BEGIN Dataset records

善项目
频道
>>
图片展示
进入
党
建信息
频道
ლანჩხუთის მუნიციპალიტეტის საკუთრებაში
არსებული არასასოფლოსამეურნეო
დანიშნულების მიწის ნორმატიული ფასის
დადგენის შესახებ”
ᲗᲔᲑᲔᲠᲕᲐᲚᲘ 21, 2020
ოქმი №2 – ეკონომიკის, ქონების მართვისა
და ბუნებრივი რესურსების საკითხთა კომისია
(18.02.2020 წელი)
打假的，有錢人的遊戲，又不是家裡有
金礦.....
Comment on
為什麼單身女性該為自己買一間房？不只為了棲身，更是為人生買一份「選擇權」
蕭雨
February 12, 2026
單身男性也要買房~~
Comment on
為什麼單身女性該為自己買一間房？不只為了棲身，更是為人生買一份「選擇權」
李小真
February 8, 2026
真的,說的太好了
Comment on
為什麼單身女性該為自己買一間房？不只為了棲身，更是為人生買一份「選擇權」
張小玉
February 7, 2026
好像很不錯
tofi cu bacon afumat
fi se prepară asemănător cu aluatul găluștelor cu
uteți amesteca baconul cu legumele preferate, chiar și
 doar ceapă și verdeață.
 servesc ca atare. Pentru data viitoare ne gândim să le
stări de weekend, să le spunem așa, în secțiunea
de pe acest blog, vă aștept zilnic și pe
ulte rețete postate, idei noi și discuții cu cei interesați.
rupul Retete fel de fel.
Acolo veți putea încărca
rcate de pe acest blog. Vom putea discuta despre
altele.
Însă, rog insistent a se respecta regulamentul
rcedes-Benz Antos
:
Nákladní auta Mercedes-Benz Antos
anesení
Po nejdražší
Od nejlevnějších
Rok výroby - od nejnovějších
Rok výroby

END Dataset records

▶ **Action item**
Could you retype all of the entries, leaving every character unchanged?

▶ **Answer box**
善项目
频道
>>
图片展示
进入
党
建信息
频道
ლანჩხუთის მუნიციპალიტეტის საკუთრებაში
არსებული არასასოფლოსამეურნეო
დანიშნულების მიწის ნორმატიული ფასის
დადგენის შესახებ”
ᲗᲔᲑᲔᲠᲕᲐᲚᲘ 21, 2020
ოქმი №2 – ეკონომიკის, ქონების მართვისა
და ბუნებრივი რესურსების საკითხთა კომისია
(18.02.2020 წელი)
打假的，有錢人的遊戲，又不是家裡有
金礦.....
Comment on
為什麼單身女性該為自己買一間房？不只為了棲身，更是為人生買一份「選擇權」
蕭雨
February 12, 2026
單身男性也要買房~~
Comment on
為什麼單身女性該為自己買一間房？不只為了棲身，更是為人生買一份「選擇權」
李小真
February 8, 2026
真的,說的太好了
Comment on
為什麼單身女性該為自己買一間房？不只為了棲身，更是為人生買一份「選擇權」
張小玉
February 7, 2026
好像很不錯
tofi cu bacon afumat
fi se prepară asemănător cu aluatul găluștelor cu
uteți amesteca baconul cu legumele preferate, chiar și
 doar ceapă și verdeață.
 servesc ca atare. Pentru data viitoare ne gândim să le
stări de weekend, să le spunem așa, în secțiunea
de pe acest blog, vă aștept zilnic și pe
ulte rețete postate, idei noi și discuții cu cei interesați.
rupul Retete fel de fel.
Acolo veți putea încărca
rcate de pe acest blog. Vom putea discuta despre
altele.
Însă, rog insistent a se respecta regulamentul
rcedes-Benz Antos
:
Nákladní auta Mercedes-Benz Antos
anesení
Po nejdražší
Od nejlevnějších
Rok výroby - od nejnovějších
Rok výroby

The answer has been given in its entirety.